Arieh O'Sullivan
Riyadh, Saudi Arabia
The on-again, off-again bridge linking Egypt to Saudi Arabia via the Straits of Tiran has come back to life with reports saying the plans for the $3 billion causeway are being been dusted off.
First proposed in the late 1980s, the bridge would connect Africa and Asia and span about 50 kilometers (31 miles) where the Red Sea meets the Gulf of Aqaba. The bridge would be a boon to regional trade, tourism and pilgrimage to the Muslim holy city of Mecca, but it also threatens an area rich in wildlife and a precious marine environment.
The mammoth project would run along the eastern edge of the Sinai Peninsula and near Sharm el-Sheikh would head out toward Tiran Island and then over to Saudi Arabia's Ras Hamid area in the Tabuk region on a series of suspension bridges, the Arab News reported.
Egyptian officials have welcomed the reported revival of an agreement with Saudi Arabia to start construction of the bridge by next year. The Saudi Arabian daily Al Watan initially reported last week that Saudi Ministry of Transportation sources had said the agreement was revived and the causeway would be named after King Abdullah bin Abdul Aziz.
Ahram Online reported that Egyptian Gen. Fouad Abdel Aziz, chairman of the Arab Road Association, has been put in charge of overseeing the project's implementation and that work would begin in 2013.
But on Sunday, the Saudi Transportation Ministry issued a statement clarifying that there was no agreement and no official from the ministry had indeed made any statement on the bridge.
Nevertheless, Hussain Omran, the chairman of the Egyptian Ministry of Commerce's foreign trade department, chimed in that the revival of the project was "proof of the Kingdom's keenness to further consolidate the brotherly and historic ties between the two countries," the Arab News reported. He added that the causeway would increase trade between the two countries by more than 300 percent from the present $4.2 billion annually to more than $13 billion in two years.
Egyptians also see the bridge as a boon not only to trade but travel, too, by encouraging more Saudis to visit. Hisham Zazoua, senior assistant to the Egyptian Minister of Tourism, said it could increase Saudi tourists from the present 300,000 to 1.2 million who would take the 20-minute drive.
"The causeway will encourage Saudi families to go to Egypt in their own private cars thus increasing the number of Saudi tourists more than fourfold," Zazoua was quoted as saying.
But the sheer size of the project is bound to leave a harmful footprint on the coral reefs, nesting grounds of turtles and sea birds in the region, not to mention long-term implications on fisheries and the sea floor.

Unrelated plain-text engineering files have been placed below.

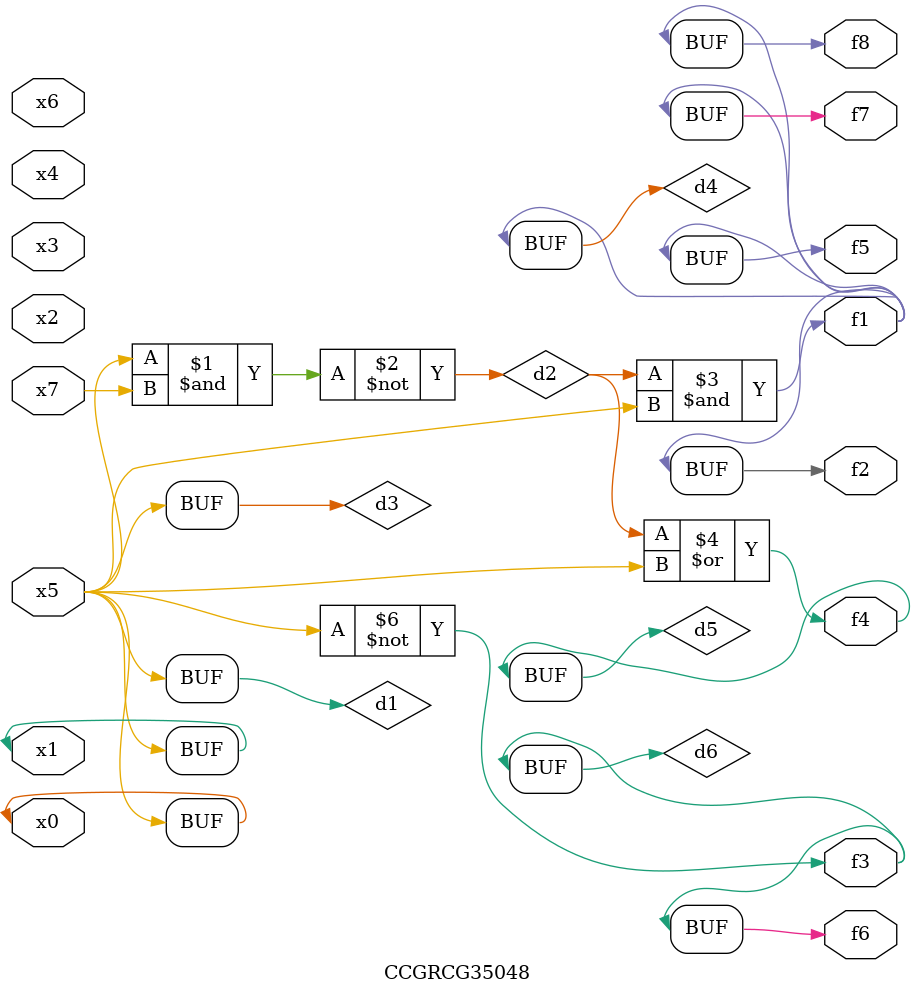
<source format=v>
module CCGRCG35048(
	input x0, x1, x2, x3, x4, x5, x6, x7,
	output f1, f2, f3, f4, f5, f6, f7, f8
);

	wire d1, d2, d3, d4, d5, d6;

	buf (d1, x0, x5);
	nand (d2, x5, x7);
	buf (d3, x0, x1);
	and (d4, d2, d3);
	or (d5, d2, d3);
	nor (d6, d1, d3);
	assign f1 = d4;
	assign f2 = d4;
	assign f3 = d6;
	assign f4 = d5;
	assign f5 = d4;
	assign f6 = d6;
	assign f7 = d4;
	assign f8 = d4;
endmodule

</source>
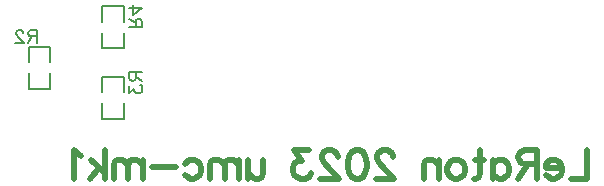
<source format=gbo>
G04 Layer: BottomSilkscreenLayer*
G04 EasyEDA v6.5.34, 2023-10-02 16:25:13*
G04 b22e730f800c4eb688f2bffe192e1f16,2402692d15bd446891542ced5281a4ad,10*
G04 Gerber Generator version 0.2*
G04 Scale: 100 percent, Rotated: No, Reflected: No *
G04 Dimensions in millimeters *
G04 leading zeros omitted , absolute positions ,4 integer and 5 decimal *
%FSLAX45Y45*%
%MOMM*%

%ADD10C,0.5000*%
%ADD11C,0.1524*%

%LPD*%
D10*
X5537200Y-1411427D02*
G01*
X5537200Y-1650062D01*
X5537200Y-1650062D02*
G01*
X5400837Y-1650062D01*
X5325836Y-1559153D02*
G01*
X5189474Y-1559153D01*
X5189474Y-1536428D01*
X5200837Y-1513700D01*
X5212201Y-1502336D01*
X5234927Y-1490972D01*
X5269019Y-1490972D01*
X5291747Y-1502336D01*
X5314472Y-1525064D01*
X5325836Y-1559153D01*
X5325836Y-1581881D01*
X5314472Y-1615973D01*
X5291747Y-1638701D01*
X5269019Y-1650062D01*
X5234927Y-1650062D01*
X5212201Y-1638701D01*
X5189474Y-1615973D01*
X5114472Y-1411427D02*
G01*
X5114472Y-1650062D01*
X5114472Y-1411427D02*
G01*
X5012202Y-1411427D01*
X4978110Y-1422791D01*
X4966746Y-1434155D01*
X4955382Y-1456883D01*
X4955382Y-1479608D01*
X4966746Y-1502336D01*
X4978110Y-1513700D01*
X5012202Y-1525064D01*
X5114472Y-1525064D01*
X5034927Y-1525064D02*
G01*
X4955382Y-1650062D01*
X4744018Y-1490972D02*
G01*
X4744018Y-1650062D01*
X4744018Y-1525064D02*
G01*
X4766746Y-1502336D01*
X4789474Y-1490972D01*
X4823564Y-1490972D01*
X4846292Y-1502336D01*
X4869019Y-1525064D01*
X4880383Y-1559153D01*
X4880383Y-1581881D01*
X4869019Y-1615973D01*
X4846292Y-1638701D01*
X4823564Y-1650062D01*
X4789474Y-1650062D01*
X4766746Y-1638701D01*
X4744018Y-1615973D01*
X4634928Y-1411427D02*
G01*
X4634928Y-1604609D01*
X4623564Y-1638701D01*
X4600839Y-1650062D01*
X4578111Y-1650062D01*
X4669020Y-1490972D02*
G01*
X4589475Y-1490972D01*
X4446292Y-1490972D02*
G01*
X4469020Y-1502336D01*
X4491748Y-1525064D01*
X4503110Y-1559153D01*
X4503110Y-1581881D01*
X4491748Y-1615973D01*
X4469020Y-1638701D01*
X4446292Y-1650062D01*
X4412203Y-1650062D01*
X4389475Y-1638701D01*
X4366747Y-1615973D01*
X4355383Y-1581881D01*
X4355383Y-1559153D01*
X4366747Y-1525064D01*
X4389475Y-1502336D01*
X4412203Y-1490972D01*
X4446292Y-1490972D01*
X4280385Y-1490972D02*
G01*
X4280385Y-1650062D01*
X4280385Y-1536428D02*
G01*
X4246293Y-1502336D01*
X4223565Y-1490972D01*
X4189475Y-1490972D01*
X4166748Y-1502336D01*
X4155384Y-1536428D01*
X4155384Y-1650062D01*
X3894020Y-1468246D02*
G01*
X3894020Y-1456883D01*
X3882656Y-1434155D01*
X3871295Y-1422791D01*
X3848567Y-1411427D01*
X3803111Y-1411427D01*
X3780386Y-1422791D01*
X3769022Y-1434155D01*
X3757658Y-1456883D01*
X3757658Y-1479608D01*
X3769022Y-1502336D01*
X3791750Y-1536428D01*
X3905384Y-1650062D01*
X3746294Y-1650062D01*
X3603111Y-1411427D02*
G01*
X3637203Y-1422791D01*
X3659931Y-1456883D01*
X3671295Y-1513700D01*
X3671295Y-1547792D01*
X3659931Y-1604609D01*
X3637203Y-1638701D01*
X3603111Y-1650062D01*
X3580386Y-1650062D01*
X3546294Y-1638701D01*
X3523566Y-1604609D01*
X3512205Y-1547792D01*
X3512205Y-1513700D01*
X3523566Y-1456883D01*
X3546294Y-1422791D01*
X3580386Y-1411427D01*
X3603111Y-1411427D01*
X3425840Y-1468246D02*
G01*
X3425840Y-1456883D01*
X3414476Y-1434155D01*
X3403112Y-1422791D01*
X3380386Y-1411427D01*
X3334931Y-1411427D01*
X3312205Y-1422791D01*
X3300841Y-1434155D01*
X3289477Y-1456883D01*
X3289477Y-1479608D01*
X3300841Y-1502336D01*
X3323567Y-1536428D01*
X3437204Y-1650062D01*
X3278113Y-1650062D01*
X3180387Y-1411427D02*
G01*
X3055386Y-1411427D01*
X3123567Y-1502336D01*
X3089478Y-1502336D01*
X3066750Y-1513700D01*
X3055386Y-1525064D01*
X3044022Y-1559153D01*
X3044022Y-1581881D01*
X3055386Y-1615973D01*
X3078114Y-1638701D01*
X3112206Y-1650062D01*
X3146295Y-1650062D01*
X3180387Y-1638701D01*
X3191751Y-1627337D01*
X3203112Y-1604609D01*
X2794022Y-1490972D02*
G01*
X2794022Y-1604609D01*
X2782658Y-1638701D01*
X2759933Y-1650062D01*
X2725841Y-1650062D01*
X2703113Y-1638701D01*
X2669024Y-1604609D01*
X2669024Y-1490972D02*
G01*
X2669024Y-1650062D01*
X2594023Y-1490972D02*
G01*
X2594023Y-1650062D01*
X2594023Y-1536428D02*
G01*
X2559933Y-1502336D01*
X2537206Y-1490972D01*
X2503114Y-1490972D01*
X2480388Y-1502336D01*
X2469024Y-1536428D01*
X2469024Y-1650062D01*
X2469024Y-1536428D02*
G01*
X2434932Y-1502336D01*
X2412207Y-1490972D01*
X2378115Y-1490972D01*
X2355387Y-1502336D01*
X2344023Y-1536428D01*
X2344023Y-1650062D01*
X2132660Y-1525064D02*
G01*
X2155388Y-1502336D01*
X2178116Y-1490972D01*
X2212207Y-1490972D01*
X2234933Y-1502336D01*
X2257661Y-1525064D01*
X2269025Y-1559153D01*
X2269025Y-1581881D01*
X2257661Y-1615973D01*
X2234933Y-1638701D01*
X2212207Y-1650062D01*
X2178116Y-1650062D01*
X2155388Y-1638701D01*
X2132660Y-1615973D01*
X2057661Y-1547792D02*
G01*
X1853115Y-1547792D01*
X1778116Y-1490972D02*
G01*
X1778116Y-1650062D01*
X1778116Y-1536428D02*
G01*
X1744024Y-1502336D01*
X1721299Y-1490972D01*
X1687207Y-1490972D01*
X1664479Y-1502336D01*
X1653115Y-1536428D01*
X1653115Y-1650062D01*
X1653115Y-1536428D02*
G01*
X1619026Y-1502336D01*
X1596298Y-1490972D01*
X1562209Y-1490972D01*
X1539481Y-1502336D01*
X1528117Y-1536428D01*
X1528117Y-1650062D01*
X1453116Y-1411427D02*
G01*
X1453116Y-1650062D01*
X1339481Y-1490972D02*
G01*
X1453116Y-1604609D01*
X1407662Y-1559153D02*
G01*
X1328117Y-1650062D01*
X1253116Y-1456883D02*
G01*
X1230391Y-1445519D01*
X1196299Y-1411427D01*
X1196299Y-1650062D01*
D11*
X876300Y-392684D02*
G01*
X876300Y-501650D01*
X876300Y-392684D02*
G01*
X829563Y-392684D01*
X814070Y-397763D01*
X808736Y-403097D01*
X803655Y-413512D01*
X803655Y-423926D01*
X808736Y-434339D01*
X814070Y-439420D01*
X829563Y-444500D01*
X876300Y-444500D01*
X839978Y-444500D02*
G01*
X803655Y-501650D01*
X764031Y-418592D02*
G01*
X764031Y-413512D01*
X758952Y-403097D01*
X753618Y-397763D01*
X743204Y-392684D01*
X722629Y-392684D01*
X712215Y-397763D01*
X706881Y-403097D01*
X701802Y-413512D01*
X701802Y-423926D01*
X706881Y-434339D01*
X717295Y-449834D01*
X769365Y-501650D01*
X696468Y-501650D01*
X1662684Y-749300D02*
G01*
X1771650Y-749300D01*
X1662684Y-749300D02*
G01*
X1662684Y-796036D01*
X1667763Y-811529D01*
X1673097Y-816863D01*
X1683512Y-821944D01*
X1693926Y-821944D01*
X1704339Y-816863D01*
X1709420Y-811529D01*
X1714500Y-796036D01*
X1714500Y-749300D01*
X1714500Y-785621D02*
G01*
X1771650Y-821944D01*
X1662684Y-866647D02*
G01*
X1662684Y-923797D01*
X1704339Y-892810D01*
X1704339Y-908304D01*
X1709420Y-918718D01*
X1714500Y-923797D01*
X1730247Y-929131D01*
X1740662Y-929131D01*
X1756155Y-923797D01*
X1766570Y-913384D01*
X1771650Y-897889D01*
X1771650Y-882395D01*
X1766570Y-866647D01*
X1761489Y-861568D01*
X1751076Y-856234D01*
X1766315Y-368300D02*
G01*
X1657350Y-368300D01*
X1766315Y-368300D02*
G01*
X1766315Y-321563D01*
X1761236Y-306070D01*
X1755902Y-300736D01*
X1745487Y-295655D01*
X1735073Y-295655D01*
X1724660Y-300736D01*
X1719579Y-306070D01*
X1714500Y-321563D01*
X1714500Y-368300D01*
X1714500Y-331978D02*
G01*
X1657350Y-295655D01*
X1766315Y-209295D02*
G01*
X1693671Y-261365D01*
X1693671Y-183387D01*
X1766315Y-209295D02*
G01*
X1657350Y-209295D01*
X809990Y-663580D02*
G01*
X809990Y-535086D01*
X993409Y-535086D01*
X993409Y-663580D01*
X809990Y-758819D02*
G01*
X809990Y-887313D01*
X993409Y-887313D01*
X993409Y-758819D01*
X1615709Y-1012819D02*
G01*
X1615709Y-1141313D01*
X1432290Y-1141313D01*
X1432290Y-1012819D01*
X1615709Y-917580D02*
G01*
X1615709Y-789086D01*
X1432290Y-789086D01*
X1432290Y-917580D01*
X1432290Y-320680D02*
G01*
X1432290Y-192186D01*
X1615709Y-192186D01*
X1615709Y-320680D01*
X1432290Y-415919D02*
G01*
X1432290Y-544413D01*
X1615709Y-544413D01*
X1615709Y-415919D01*
M02*

</source>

In the past, proposals to build artificial islands and bridges in the region were criticized for their potential environmental damage to the coastline and marine life. A spokesman for the Regional Organization for the Conservation of the Environment of the Red Sea and Gulf of Aden (PERSGA) said they had not yet been asked to conduct an environment impact study for the planned bridge.
"We have heard about this only from the media, but we have not been informed of it officially. I'm sure if it is going to happen then we will be asked to do an impact study, but so far we haven't done any," an official at PERSGA told The Media Line.
Still, any bridge would also serve as a triumphal link that would connect North Africa with a direct road to Arab states, which has been cut since the establishment of Israel in 1948. The causeway would also supplement the sometimes perilous ferry crossings across the Red Sea. Over 1,400 Egyptian passengers, some pilgrims returning from Mecca, died when a ferry sank in high seas in 2006.
The bridge is expected to increase the number of pilgrims and tolls collected from them are expected to help cover its $3 billion price tag.
The strategic value of the bridge is also important for other countries in the Mediterranean, such as Turkey, which will be able to ship its products to Saudi Arabia and the Gulf countries via Egypt instead of volatile Syria.